WHAT TO WORK ON:
Render the lines of the records as a numbered list, omitting blank lines. Leave out the pictures.

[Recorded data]
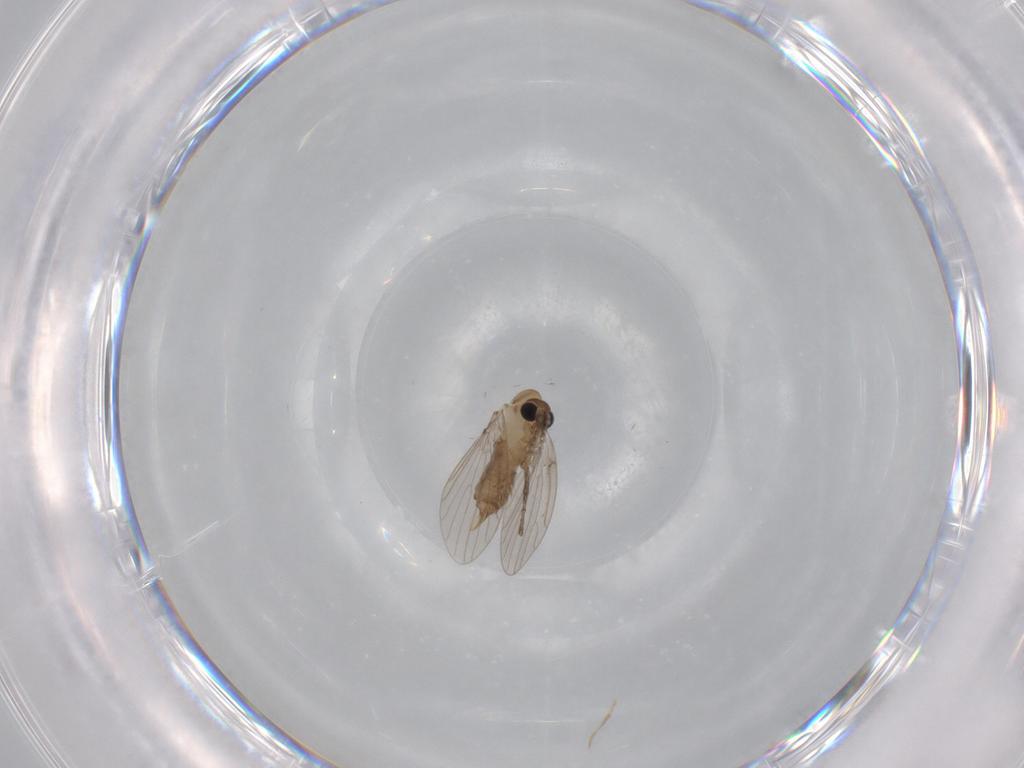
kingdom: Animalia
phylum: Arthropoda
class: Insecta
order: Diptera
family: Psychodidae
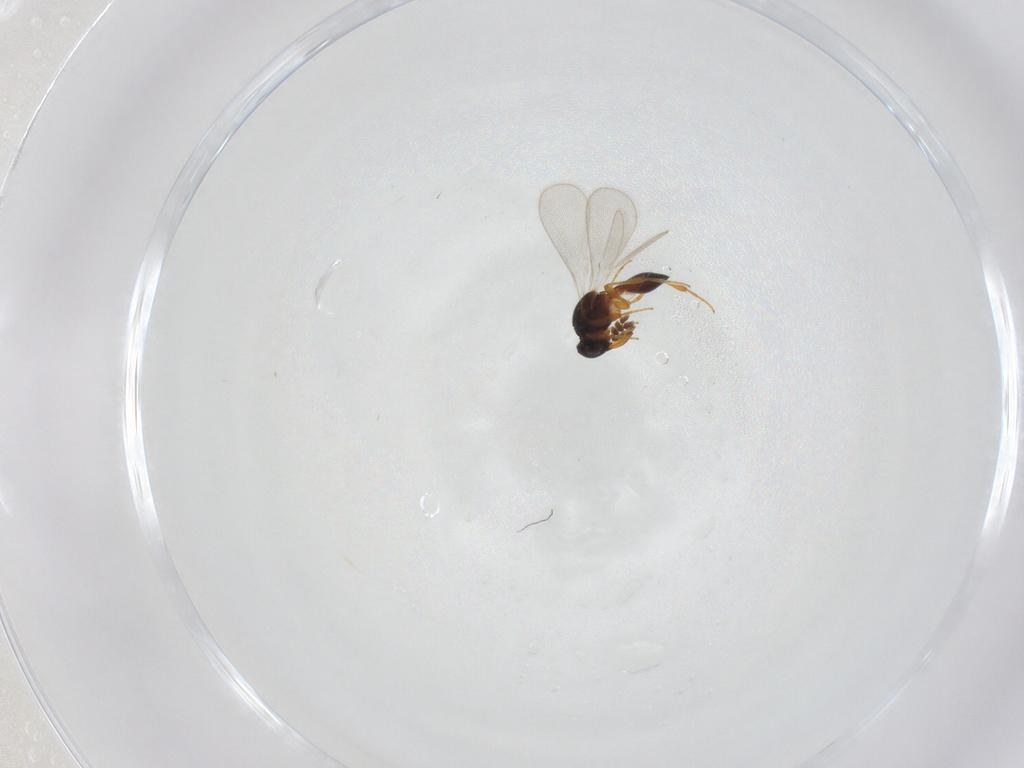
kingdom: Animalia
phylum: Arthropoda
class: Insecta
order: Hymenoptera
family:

ANSWER:
1. kingdom: Animalia
2. phylum: Arthropoda
3. class: Insecta
4. order: Diptera
5. family: Psychodidae
6. kingdom: Animalia
7. phylum: Arthropoda
8. class: Insecta
9. order: Hymenoptera
10. family:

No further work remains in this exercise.